> **Assignment**
If a line below falls between the line with "[835,75,947,93] rounding up, ->" and the line with "[296,194,325,213] (eg. ->", or is one of those two, output it exactly; output nothing else and no pictures.

> **Information given**
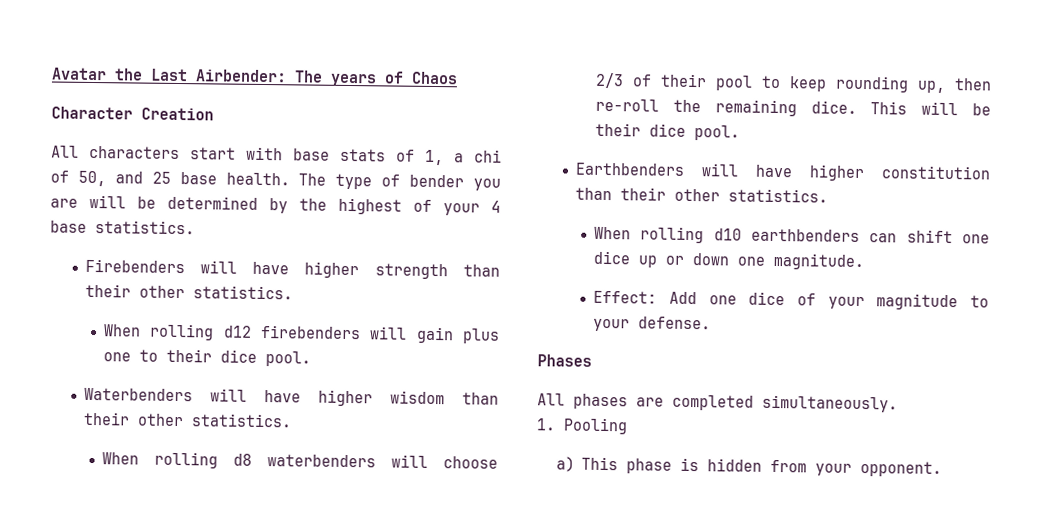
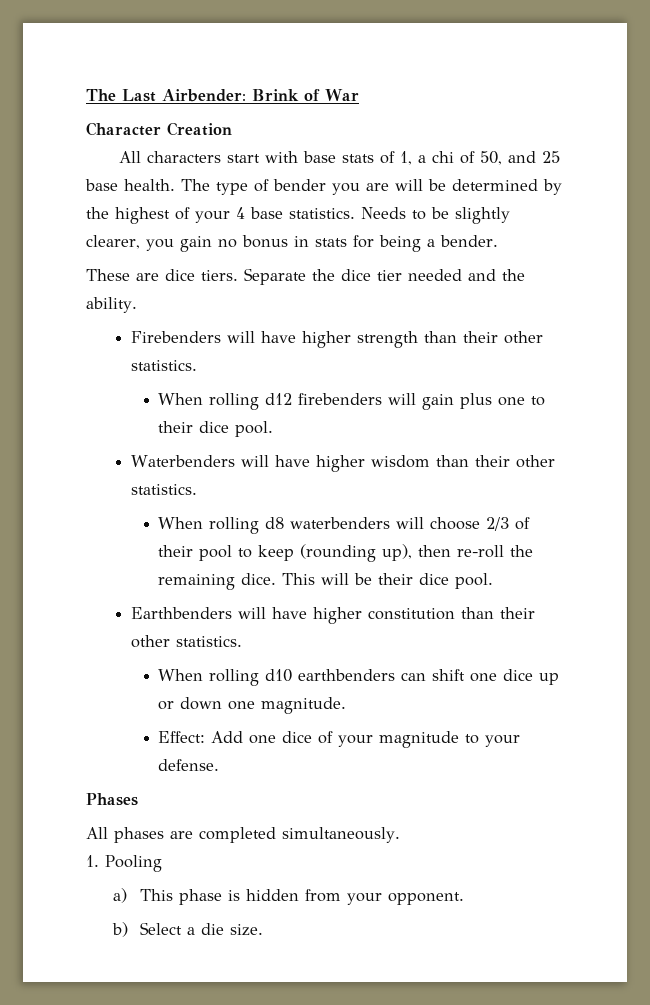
[51,67,458,87] Avatar the Last Airbender: The years of Chaos -> [86,89,359,102] The Last Airbender: Brink of War
(195, 227) none -> [361,207,510,224] [86,235,498,252] [86,268,525,285] [86,297,137,313] Needs to be slightly clearer, you gain no bonus in stats for being a bender. // These are dice tiers. Separate the dice tier needed and the ability.
[835,75,947,93] rounding up, -> [300,544,413,562] (rounding up),
(942, 468) none -> [112,922,264,937] // b) Select a die size.

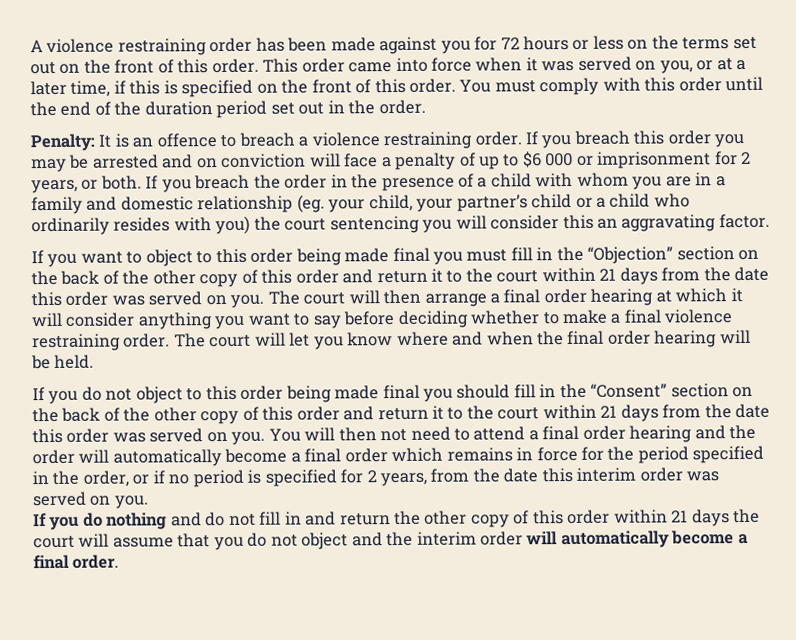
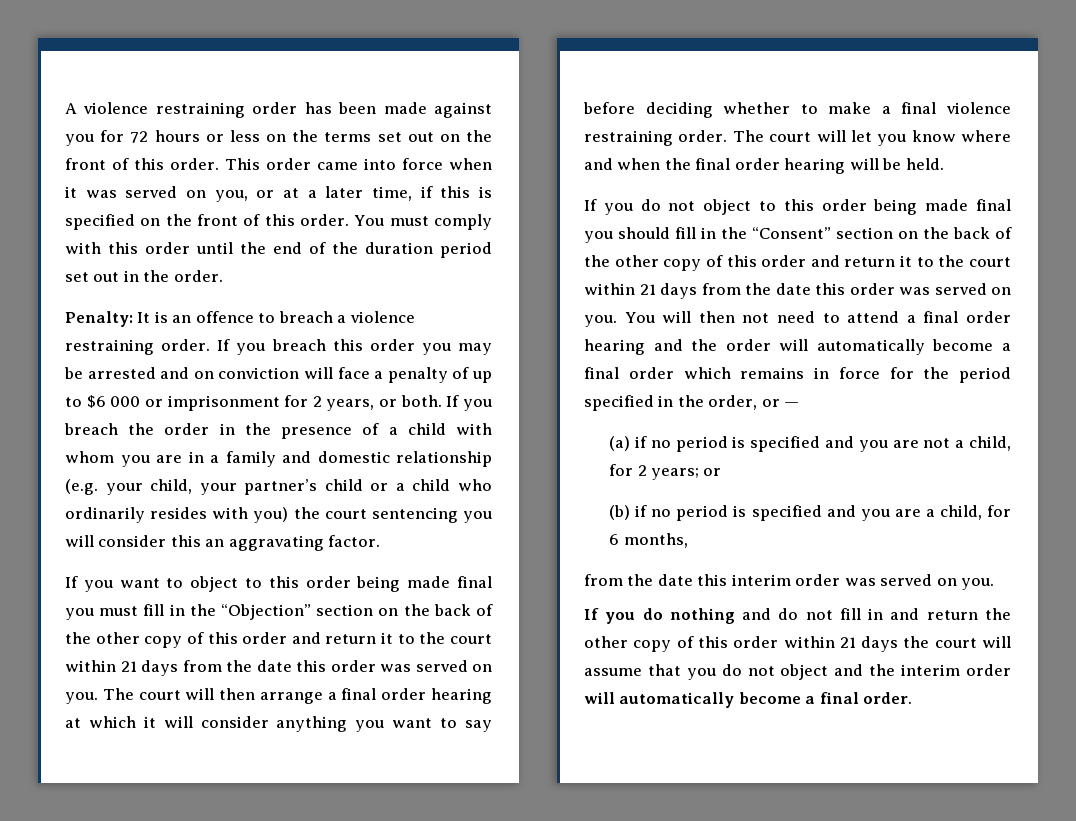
[296,194,325,213] (eg. -> [65,479,98,495] (e.g.
[152,469,428,488] if no period is specified for 2 years, -> [784,402,800,407] [609,436,1011,452] [609,464,722,480] [609,505,1011,521] [609,533,688,548] — // (a) if no period is specified and you are not a child, for 2 years; or // (b) if no period is specified and you are a child, for 6 months, //

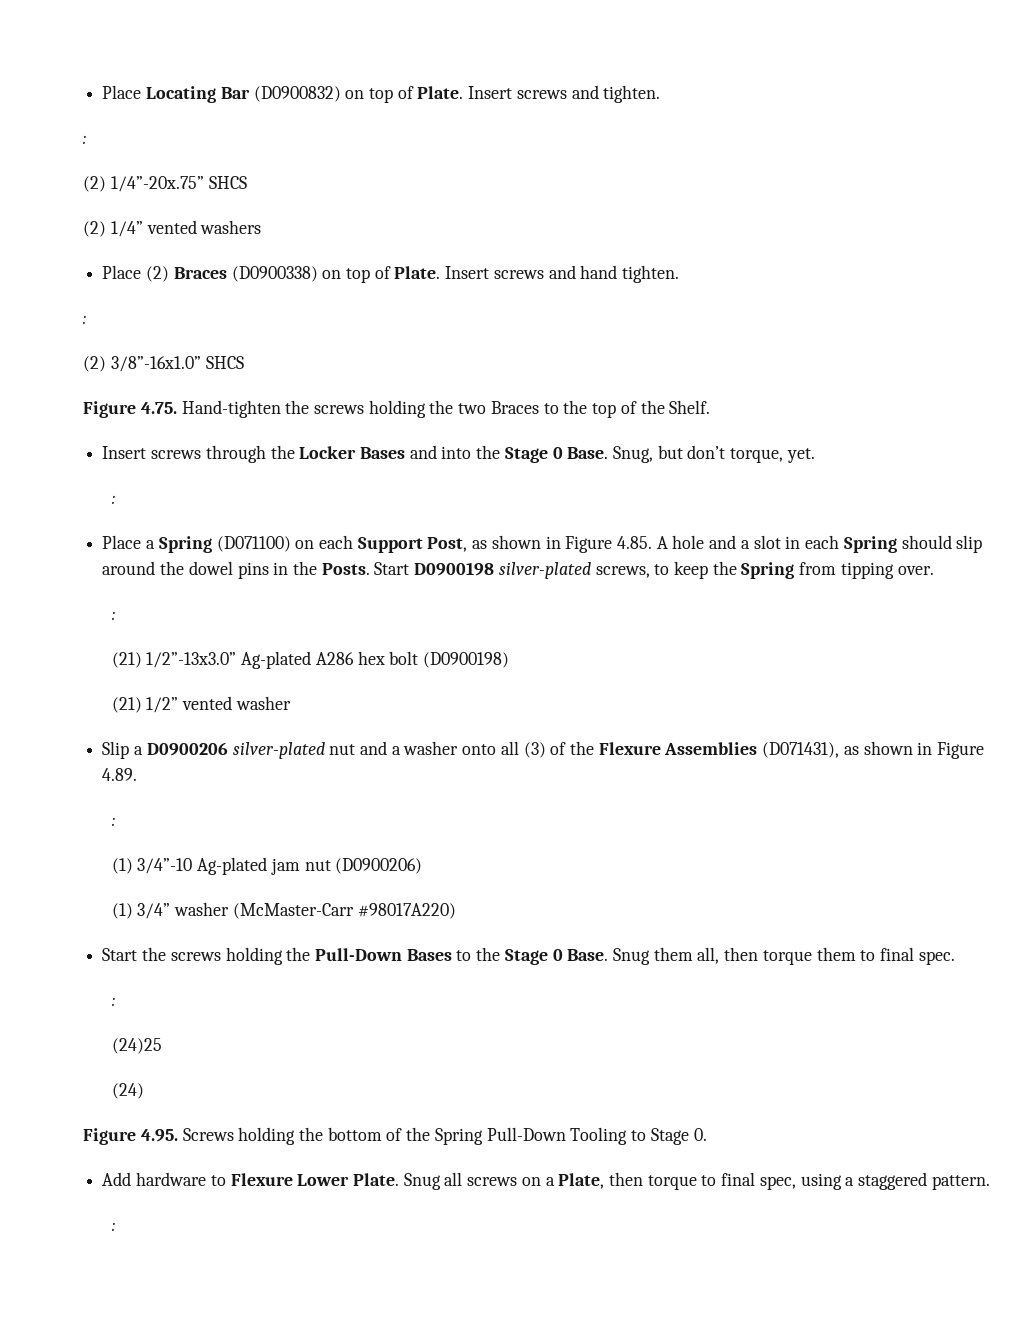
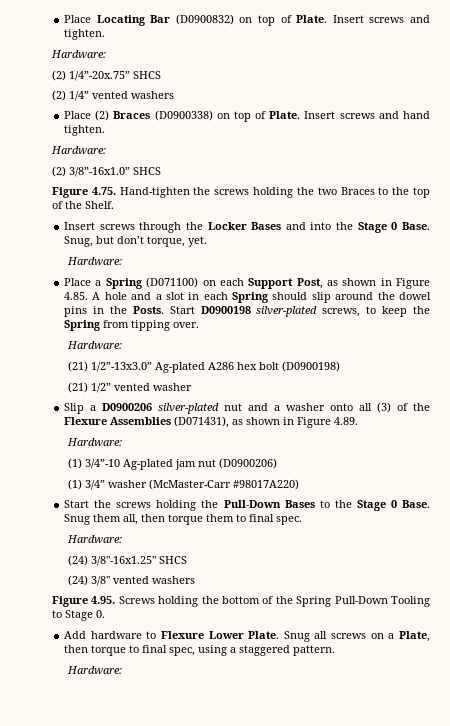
[83,135,87,144] : -> [50,50,106,58] Hardware:
[83,315,87,324] : -> [50,146,106,154] Hardware:
[111,495,115,504] : -> [66,257,122,265] Hardware:
[111,611,115,620] : -> [66,341,122,349] Hardware:
[111,817,115,826] : -> [66,438,122,446] Hardware:
[111,997,115,1006] [111,1038,162,1054] [111,1083,144,1099] : // (24)25 // (24) -> [66,535,122,543] [67,555,187,566] [67,575,195,586] Hardware: // (24) 3/8"-16x1.25" SHCS // (24) 3/8" vented washers
[111,1222,115,1231] : -> [66,666,122,674] Hardware:

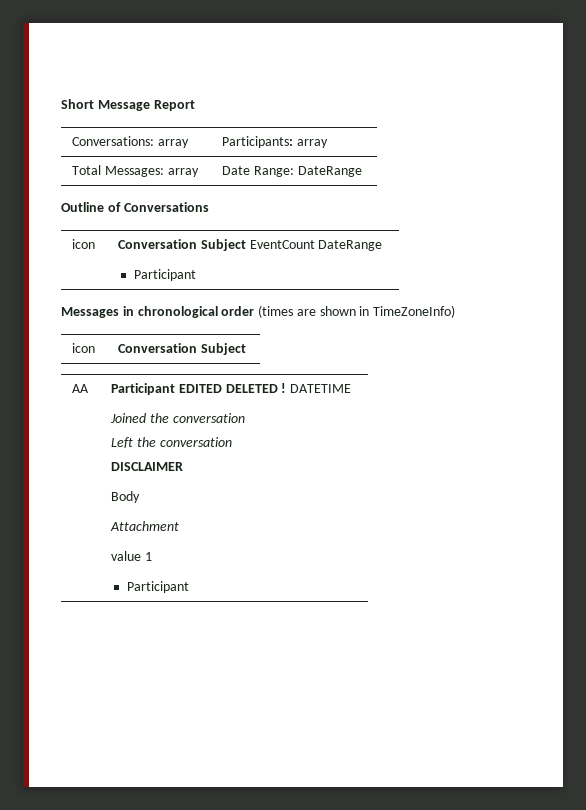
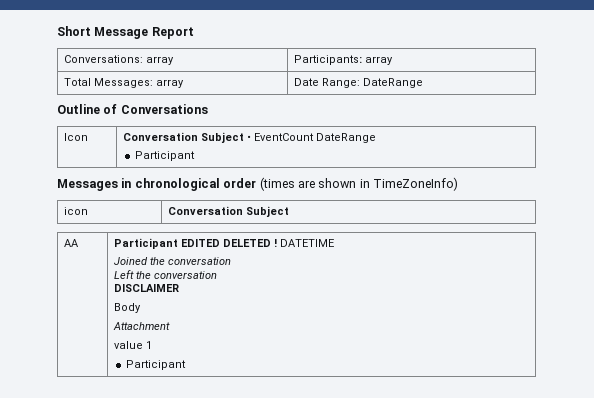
[72,239,96,249] [118,239,246,251] icon | Conversation Subject -> [63,133,88,141] [122,132,251,143] Icon | Conversation Subject •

> **Result**
[835,75,947,93] rounding up, -> [300,544,413,562] (rounding up),
(942, 468) none -> [112,922,264,937] // b) Select a die size.

[296,194,325,213] (eg. -> [65,479,98,495] (e.g.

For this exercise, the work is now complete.